Experiments and analysis

This study compares the PR-LFM algorithm with the traditional community partitioning algorithm to verify the reliability of the proposed algorithm in small-scale network partitioning. Subsequently, it performs community partitioning based on the real cyberspace router topology data. Experiments demonstrate that the proposed algorithm can retain the real structure of the community better when partitioning the data of large-scale network resources, which can help us better explore the internal connections.

Validation of the PR-LFM algorithm’s reliability

To verify the reliability of the PR-LFM algorithm and ascertain its practical value, the Q, NMI, and time of the PR-LFM algorithm are compared with those of other non-overlapping community detection algorithms, such as the GN, Louvain, Infomap, and LPA algorithms. These community detection tests were performed on the classic Karate⁴⁹, Dolphins⁵⁰, Lesmis⁵¹, Polbooks⁵², and small scale real router networks. The details of these classic networks are presented in Table 2, and the router network information is shown in Table 3.

Table 2 Classic networks.

Full size table

Table 3 Features of router networks.

Full size table

The Karate network comprises members of a karate club⁴⁹. Our proposed algorithm partitioned this network into four communities and found one overlapping node. The Dolphin network, constructed by Lusseau et al. in New Zealand, models the habits of bottle-nosed dolphins⁵⁰. Our algorithm partitioned this network into seven communities, identifying four overlapping nodes. The Lesmis network represents interactions among characters in Victor Hugo's "Les Misérables."⁵¹ This network was partitioned into four communities, with 12 overlapping nodes. The Polbooks network was constructed by analyzing the political leanings of purchasers of American political books in the Amazon online bookstore⁵². This network was partitioned into three communities, with three overlapping nodes. Finally, the overlapping nodes were retained in the community for which they had the highest PR value, as shown in Fig. 6.

To evaluate the reliability of the algorithm, the Q and NMI of the PR-LFM algorithm on said classic networks were compared to those of other non-overlapping community detection algorithms, as shown in Table 4. It can be observed that the PR-LFM algorithm produces results that are comparable with those of conventional non-overlapping community partitioning algorithms in the aforementioned classic networks. In terms of Q, the PR-LFM algorithm is the best performer on the Karate network, with Q = 0.4156. Furthermore, the Q values of the PR-LFM algorithm for the Dolphin network and the Polbooks network are higher than those of the Infomap and LPA algorithms. In terms of NMI, the PR-LFM algorithm is the best performer on the Polbooks network, with NMI = 0.55657. Moreover, the NMI of the PR-LFM algorithm on other networks is comparable to those of the conventional algorithms.

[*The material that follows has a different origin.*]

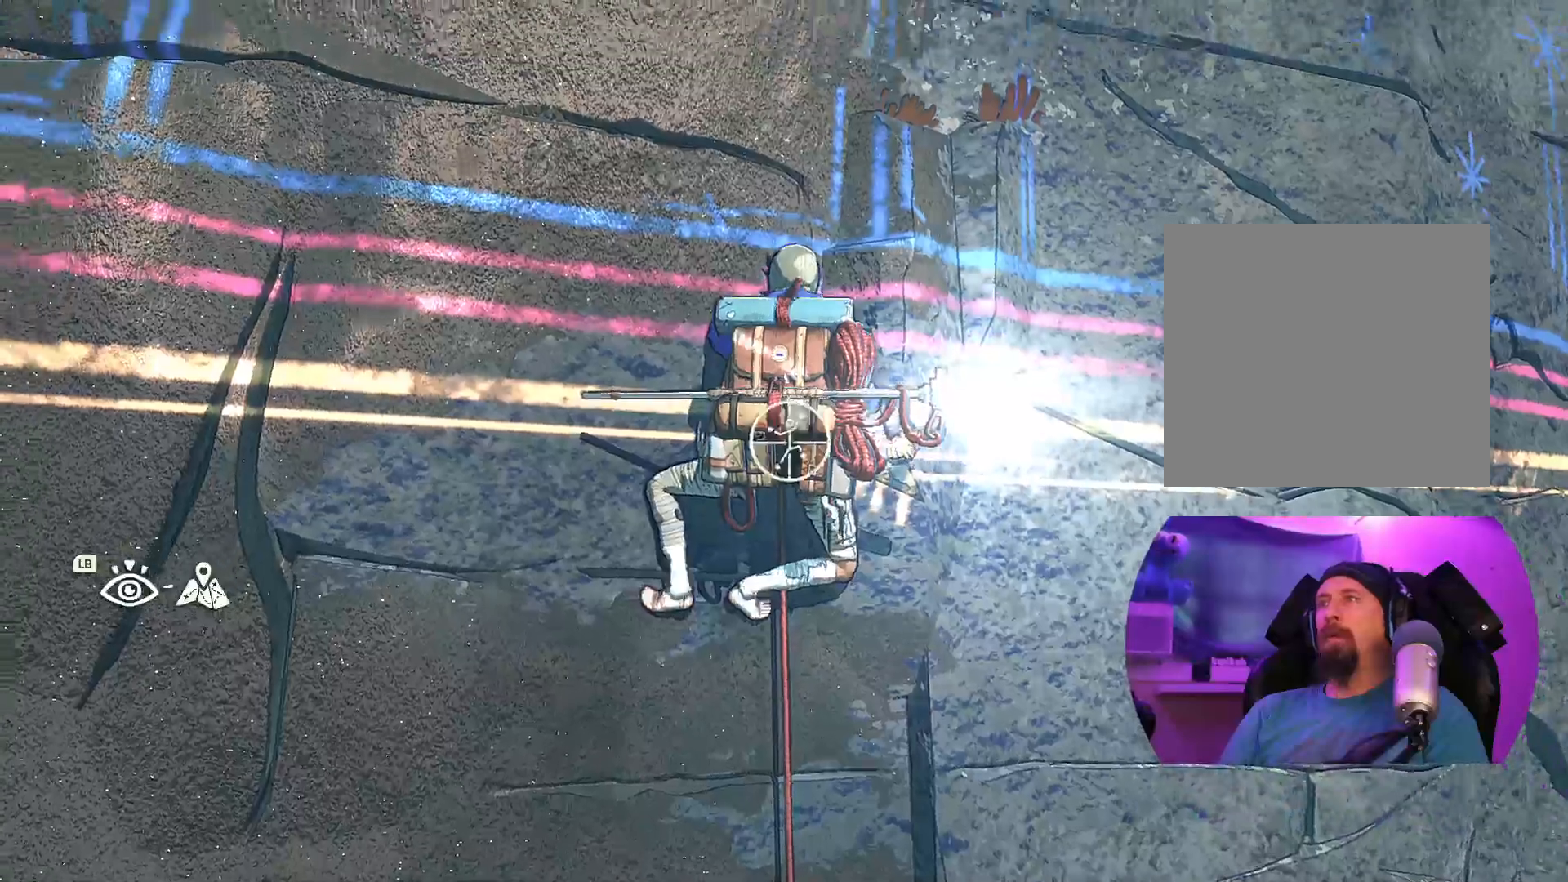
{"buttons": [], "left_stick": "up", "right_stick": "center", "events": [[17, "left_stick", "right"], [117, "left_stick", "up-right"], [300, "R1", "up"], [300, "left_stick", "up"]]}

Table 4 NMI and Q values of the PR-LFM algorithm and conventional community detection algorithms on classic networks.

Full size table

Since there is no real community partition result in the router network, the reliability of the proposed algorithm is analyzed in terms of modularity and running time. A comparison of the PR-LFM algorithm proposed in this study and the traditional non-overlapping community, showing the module degree Q and running time of the algorithm during community partitioning on the router network, is presented in Table 5 and Fig. 7.

Table 5 Comparison of the running time of router networks on different community partitioning algorithms (seconds).

Full size table

As depicted in Fig. 7, when the proposed algorithm divides communities for real router networks, the modularity value consistently surpasses 0.3, indicating that when the proposed algorithm divides communities for router resources in cyberspace, it takes into account the hierarchical and overlapping characteristics of communities in cyberspace and the directivity of transferring resource information, the community structure in cyberspace can still be well preserved. By comparing the modularity with other traditional community partitioning algorithms, we can see that the proposed algorithm can achieve the effect of traditional community partitioning algorithms. Simultaneously, Table 5 reveals that the operation efficiency of the proposed algorithm is significantly higher than that of the GN algorithm. The running time is basically consistent with that of other traditional algorithms, indicating that the algorithm can still be applied to large-scale networks after comprehensive consideration of the characteristics of resource data in the cyberspace.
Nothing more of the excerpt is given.